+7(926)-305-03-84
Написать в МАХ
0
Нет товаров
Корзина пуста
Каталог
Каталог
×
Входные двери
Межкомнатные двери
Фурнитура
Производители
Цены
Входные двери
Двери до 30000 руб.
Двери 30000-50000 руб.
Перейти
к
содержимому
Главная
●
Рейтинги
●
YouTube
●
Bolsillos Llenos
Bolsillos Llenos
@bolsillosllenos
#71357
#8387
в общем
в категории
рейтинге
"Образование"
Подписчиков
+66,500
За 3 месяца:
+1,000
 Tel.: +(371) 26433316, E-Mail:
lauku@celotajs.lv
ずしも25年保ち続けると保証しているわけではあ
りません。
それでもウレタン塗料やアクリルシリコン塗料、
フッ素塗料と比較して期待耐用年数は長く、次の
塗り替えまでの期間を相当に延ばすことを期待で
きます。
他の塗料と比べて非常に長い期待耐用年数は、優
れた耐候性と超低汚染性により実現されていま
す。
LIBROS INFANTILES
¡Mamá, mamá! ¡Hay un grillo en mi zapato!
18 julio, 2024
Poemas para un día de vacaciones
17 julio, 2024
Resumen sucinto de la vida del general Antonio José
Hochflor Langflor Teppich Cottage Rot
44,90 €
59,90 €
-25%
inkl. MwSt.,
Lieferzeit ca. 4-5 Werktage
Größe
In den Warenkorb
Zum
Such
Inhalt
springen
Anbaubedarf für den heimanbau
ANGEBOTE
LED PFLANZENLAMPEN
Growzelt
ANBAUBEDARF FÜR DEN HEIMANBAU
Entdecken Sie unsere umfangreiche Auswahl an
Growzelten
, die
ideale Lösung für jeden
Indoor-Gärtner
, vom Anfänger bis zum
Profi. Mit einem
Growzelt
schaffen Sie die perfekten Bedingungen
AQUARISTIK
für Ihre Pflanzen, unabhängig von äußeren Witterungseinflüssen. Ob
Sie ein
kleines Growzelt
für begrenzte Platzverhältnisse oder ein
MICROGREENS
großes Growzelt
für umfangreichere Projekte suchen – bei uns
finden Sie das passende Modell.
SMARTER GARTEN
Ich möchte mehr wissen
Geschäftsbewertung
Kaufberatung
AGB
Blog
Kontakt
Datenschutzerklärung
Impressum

# # # # # # #

- _TASK INSTRUCTIONS_: Reproduce the records line for line, starting at their very first line and stopping after the line that contains "en mi zapato!".

- _TASK ANSWER_:
+7(926)-305-03-84
Написать в МАХ
0
Нет товаров
Корзина пуста
Каталог
Каталог
×
Входные двери
Межкомнатные двери
Фурнитура
Производители
Цены
Входные двери
Двери до 30000 руб.
Двери 30000-50000 руб.
Перейти
к
содержимому
Главная
●
Рейтинги
●
YouTube
●
Bolsillos Llenos
Bolsillos Llenos
@bolsillosllenos
#71357
#8387
в общем
в категории
рейтинге
"Образование"
Подписчиков
+66,500
За 3 месяца:
+1,000
 Tel.: +(371) 26433316, E-Mail:
lauku@celotajs.lv
ずしも25年保ち続けると保証しているわけではあ
りません。
それでもウレタン塗料やアクリルシリコン塗料、
フッ素塗料と比較して期待耐用年数は長く、次の
塗り替えまでの期間を相当に延ばすことを期待で
きます。
他の塗料と比べて非常に長い期待耐用年数は、優
れた耐候性と超低汚染性により実現されていま
す。
LIBROS INFANTILES
¡Mamá, mamá! ¡Hay un grillo en mi zapato!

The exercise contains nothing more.